Spy sees writer and director, Paul Feig once again teaming up with the grossly underrated Melissa McCarthy. The latter carries much of this film, playing Susan Cooper or an unassumingly, shy anti-hero. Cooper is taken away from her desk job as a CIA analyst and thrust into a shadowy underworld as a field agent. Cooper is given this challenge (which she rises to) because an unnamed informant reveals the identities of all the field operatives from this intelligence agency.

Bridesmaids’ Rose Byrne also appears here playing a wealthy villain named Raina Boyanov who is looking to sell a nuclear bomb to the highest bidder. Cooper is given the job of tracking and reporting on this evil bombshell but the pair also develop a rather odd relationship. This means the two rib each other over their appearances with often funny results and moments that occasionally resemble a female bromance.

What action flick would be complete without Jason Statham? In Spy he plays a CIA field operative who is keen to see Cooper fail. He may begrudge Cooper her job but she is the one who gets the last laugh thanks to some effortless-looking comedy (there have been reports that some of the jokes were improvised on set which means all the actors here are naturals). Jude Law’s character meanwhile, is the opposite of Statham’s one insofar as the younger heartthrob plays a smooth, James Bond-like character and Cooper’s crush. Allison Janney, English comedienne, Miranda Hart, and rapper, 50 Cent also have cameos.

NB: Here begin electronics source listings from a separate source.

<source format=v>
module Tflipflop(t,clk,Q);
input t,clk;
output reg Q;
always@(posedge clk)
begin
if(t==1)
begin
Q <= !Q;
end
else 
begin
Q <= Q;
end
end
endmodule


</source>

Spy sees Paul Feig with his tongue placed firmly in his cheek with this mad-cap romp and adventure that spoofs the espionage genre. The film is a funny and energetic parody that sees some goofballs and unsung heroes fighting for recognition, often in glamorous destinations and with hilarious results. Spy does contain some expected things, like explosions, shoot-outs and double-crosses but it also manages to endear and entertain, meaning it feels fresh and above all, exciting.